D3.380 - IL-8 levels in saliva following cigarette smoke extract exposure may serve as a biomarker for predicting COPD development
Background
The updated GOLD report for 2024 emphasizes the importance of timely early diagnosis for prevention of COPD. This requires the need to development of a method for predicting the risk of developing COPD.
Method
This study aimed to develop a model for predicting the risk probability form developing COPD. 41 patients with COPD of II-III GOLD and 43 patients with normal pulmonary function were assessed. In the group of patients with COPD, there were 24 (58.5%) active smokers and 17 (41.5%) non-smoking patients. In the comparison group there were 11 (25.6%) active smokers and 32 (74.4%) non-smokers. Spirometry, oral pharyngeal test with cigarette smoke extract (СSE), and a survey using a СOPD diagnostic questionnaire (CDQ) was performed. The level of IL-8 in the saliva was measured by ELISA. A mathematical model for predicting the probability of risk of developing COPD was developed on the basis of multivariate logistic regression.
Results
During the analysis of logistic regression of the difference in the values of IL-8 initially and after CSE exposure a statistical significance level of p<0.05 was obtained.

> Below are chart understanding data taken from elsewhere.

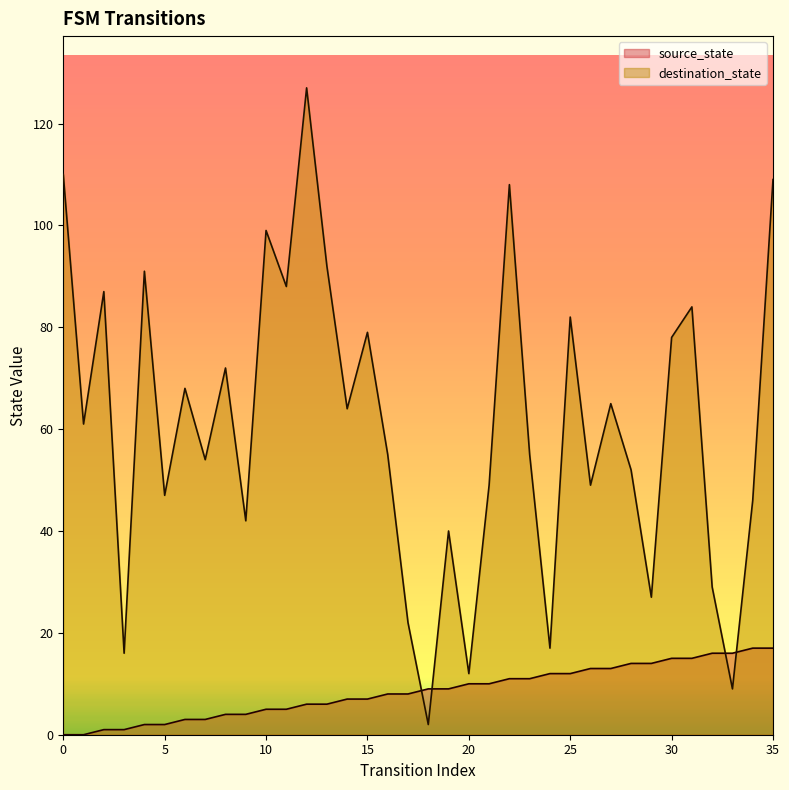

At how many categories does at least one series exceed 10?

35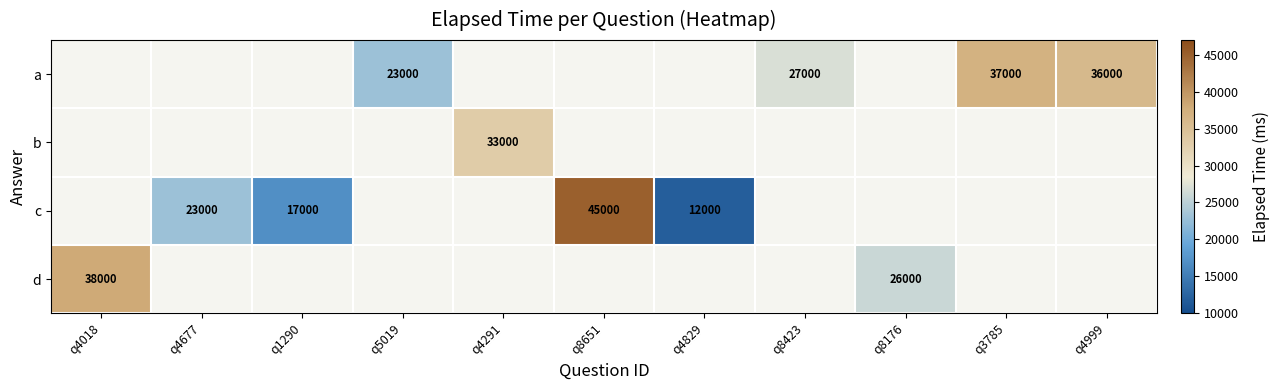

Is it true that a equals 36000 at q4999?

True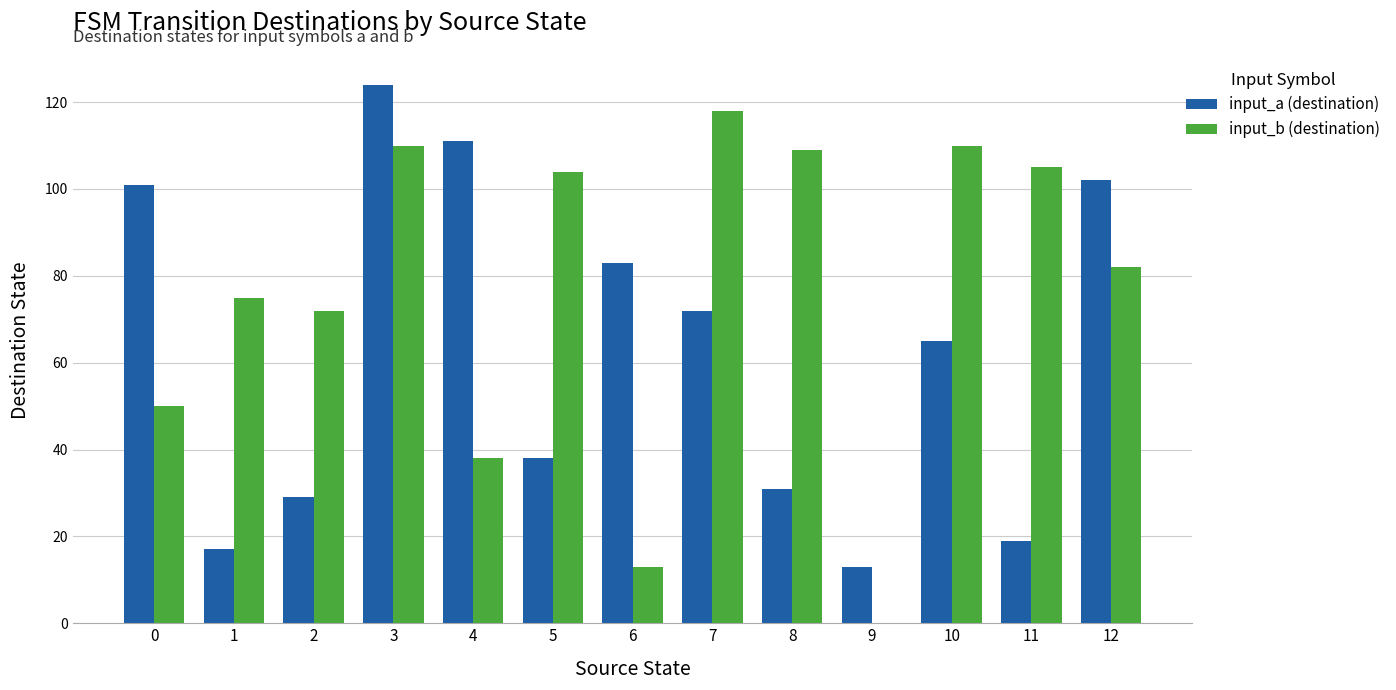

At which category is the sum across all series the highest?

3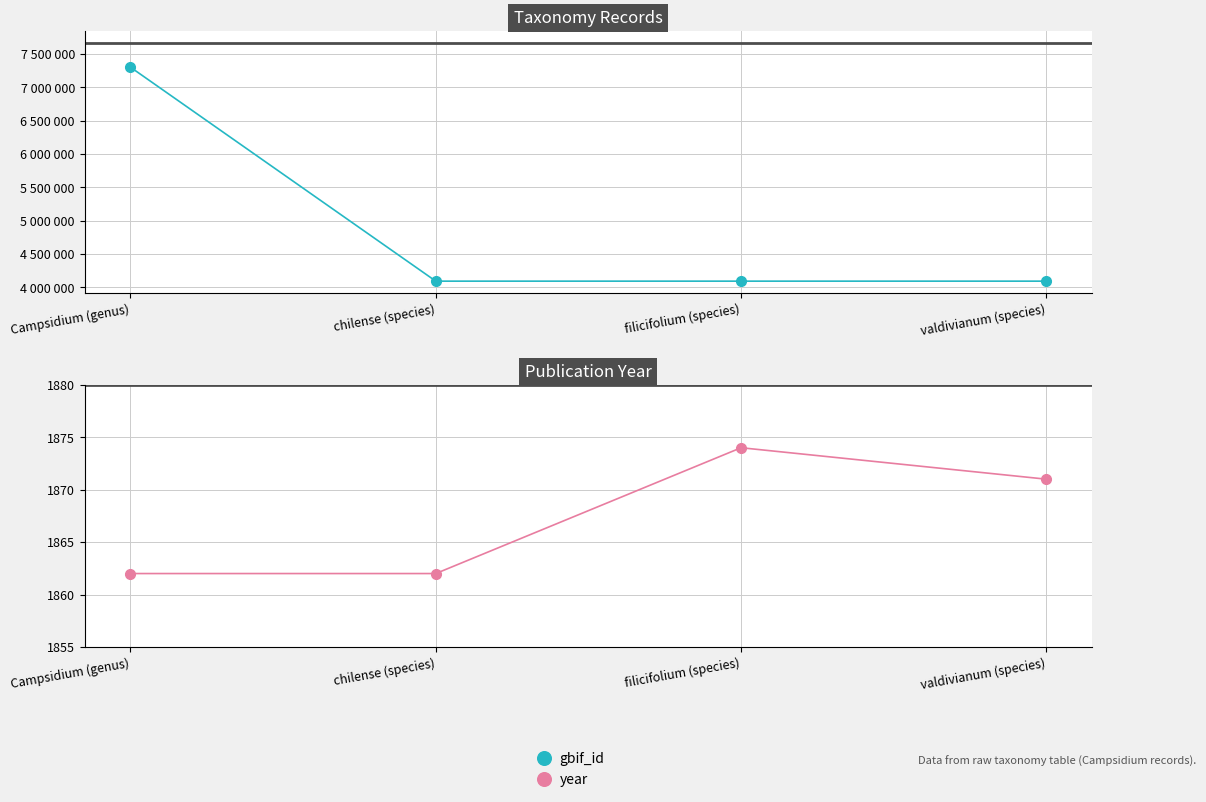

In year, how many points are higher than both neighbors (excluding endpoints)?

1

Based on the data from the ROC curve analysis, the optimal cutoff threshold was determined with optimal sensitivity of 90% and specificity of 70%, which was 3.5. A value <3.5 assesses a low probability of risk of developing COPD in smokers without obstructive pathology, a value ≥3.5 indicates a high probability of risk of developing COPD.
Conclusion
The most significant factors have been identified that make it possible to predict the likelihood of the risk of developing COPD for healthy smokers without obstructive pathology: a СOPD diagnostic questionnaire, smoking index, post-bronchodilator ratio of forced expiratory volume in one second (FEV1) to forced vital capacity (FVC), the difference in IL-8 values in the salivabefore/after CSE exposure, and on their basis a mathematical model has been developed that allows stratification of the probability risk of developing COPD for each patient in a personalized manner.